The findings are published in PNAS in an article titled, “Direct neuronal conversion of microglia/macrophages reinstates neurological function after stroke.”
“Although generating new neurons in the ischemic injured brain would be an ideal approach to replenish the lost neurons for repairing the damage, the adult mammalian brain retains only limited neurogenic capability,” wrote the scientists. “Here, we show that direct conversion of microglia/macrophages into neurons in the brain has great potential as a therapeutic strategy for ischemic brain injury.”
“When we get a cut or break a bone, our skin and bone cells can replicate to heal our body. But the neurons in our brain cannot easily regenerate, so the damage is often permanent,” explained Kinichi Nakashima, PhD, a professor at Kyushu University’s Graduate School of Medical Sciences. “We therefore need to find new ways to replace lost neurons.”

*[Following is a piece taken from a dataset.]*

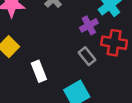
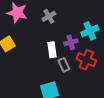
white rectangle: (39, 71) -> (52, 50), moved

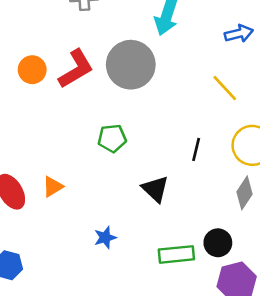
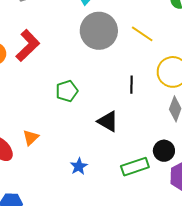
gray circle: (131, 65) -> (99, 31), moved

One possible strategy is to convert other cells in the brain into neurons. The researchers focused on microglia.
“Microglia are abundant and exactly in the place we need them, so they are an ideal target for conversion,” said first author, Takashi Irie, PhD, from Kyushu University Hospital.

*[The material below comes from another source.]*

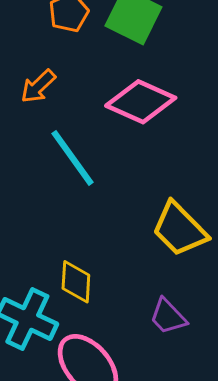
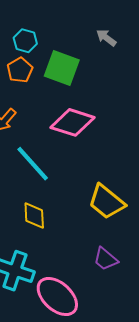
yellow diamond: (76, 282) -> (34, 216), moved

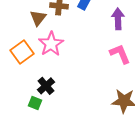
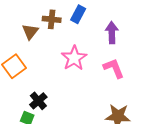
pink star: (51, 44) -> (74, 58), moved

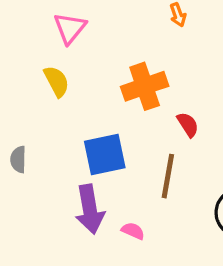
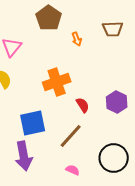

In prior research, the scientists demonstrated that they could induce microglia to develop into neurons in the brains of healthy mice. In the current study, the scientists showed that this strategy of replacing neurons also works in injured brains and contributes to brain recovery.
The scientists caused a stroke-like injury in mice by temporarily blocking the right middle cerebral artery. A week later, the researchers examined the mice and found that they had difficulties in motor function and had a marked loss of neurons in a brain region known as the striatum.
The researchers then used a lentivirus to insert DNA into microglial cells at the site of the injury. The DNA held instructions for producing NeuroD1, a protein that induces neuronal conversion. By eight weeks, the new induced neurons had successfully integrated into the brain’s circuits.
At only three weeks post-infection, the mice showed improved motor function in behavioral tests. These improvements were lost when the researchers removed the new induced neurons.
“These results are very promising. The next step is to test whether NeuroD1 is also effective at converting human microglia into neurons and confirm that our method of inserting genes into the microglial cells is safe,” said Nakashima.
Furthermore, the treatment was conducted in mice in the acute phase after stroke, when microglia were migrating to and replicating at the site of injury. The scientists also plan to see if recovery is also possible in mice at a later, chronic phase.